═════ Excerpt

The title of Kelly's book, Jonathan Swift and Popular Culture, along with the word "media" in its subtitle and the Warhol-inspired triptych of Swift on its dust jacket, might lead one to believe that this critical study runs along the same lines as Linda Troost and Sayre Greenfield's 1998 Jane Austen in Hollywood. Considering the many forms Gulliver's Travels has taken on television, from animated works to the 1995 NBC miniseries starring Ted Danson, it would not be implausible that someone might write a book devoted to studying Swiftiana in the pop culture of our own times. For better or worse, however—depending on one's tastes—Kelly's is not that book; instead, Kelly frankly tells us in her first sentence, her aim is to analyze "an unheralded aspect of Jonathan Swift's genius," in short, his use of print media "to make himself a legend in his own time" (emphasis added).

Kelly credits Swift with recognizing early on that the reading public, from the most well-educated Augustans to the most minimally educated consumers of Grub Street publications, could be captured and held by scandalous contradictions and titillating mysteries. To this end, argues Kelly, Swift cleverly exploited the criticism waged against his publishing of both learned works and underclass vulgarities; his refusal to marry but public intimacy with several women; his hints at religious apostasy while serving as dean of St. Patrick's; and his identification of himself as both a British writer and Tory propagandist, yet at the same time an anti-British defender of Ireland. Swift, insists Kelly, wrote "for the broadest possible audience...to create an enigmatic and provocative print identity....Strangely reluctant to write like a pious gentleman as befitted his class and vocation, Swift evoked constant criticism of his character that kept him in the public eye. He translated that celebrity into power and glory."

══════════
═════ Data for review

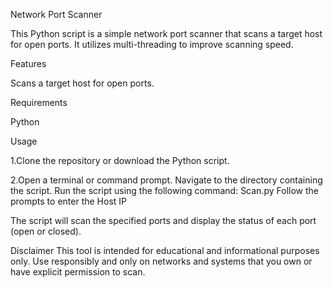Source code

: Network Port Scanner

This Python script is a simple network port scanner that scans a target host for open ports. It utilizes multi-threading to improve scanning speed.

Features

Scans a target host for open ports.

Requirements

Python

Usage

1.Clone the repository or download the Python script.

2.Open a terminal or command prompt.
  Navigate to the directory containing the script.
  Run the script using the following command:
  Scan.py
  Follow the prompts to enter the Host IP

The script will scan the specified ports and display the status of each port (open or closed).



Disclaimer
This tool is intended for educational and informational purposes only. Use responsibly and only on networks and systems that you own or have explicit permission to scan.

══════════

## Task set
**1.** In the review of Kelly's book on Swift, which television production starred Ted Danson?
**2.** Pick up the review of Kelly's book on Swift after its final sentence and write one more paragraph.

## Answers for this exercise
**1.** The 1995 NBC miniseries of Gulliver's Travels.

**2.**
To develop her views, Kelly divides her study into two parts. The first three chapters, refusing the "death of the author," endeavor to prove that Swift's public [End Page 148] image was purposely engineered by Swift himself: "Swift's authorial strategies can be inferred from what he decided to publish and how he chose to characterize himself." The second portion of Jonathan Swift and Popular Culture analyzes each key enigma of Swift's character—his unconventional love life, his madness, his humor and recurring appearances in jestbooks, and his epic status in Irish and English history—in order to illustrate "how successful Swift was in creating a self-replicating print identity destined to live on into the future."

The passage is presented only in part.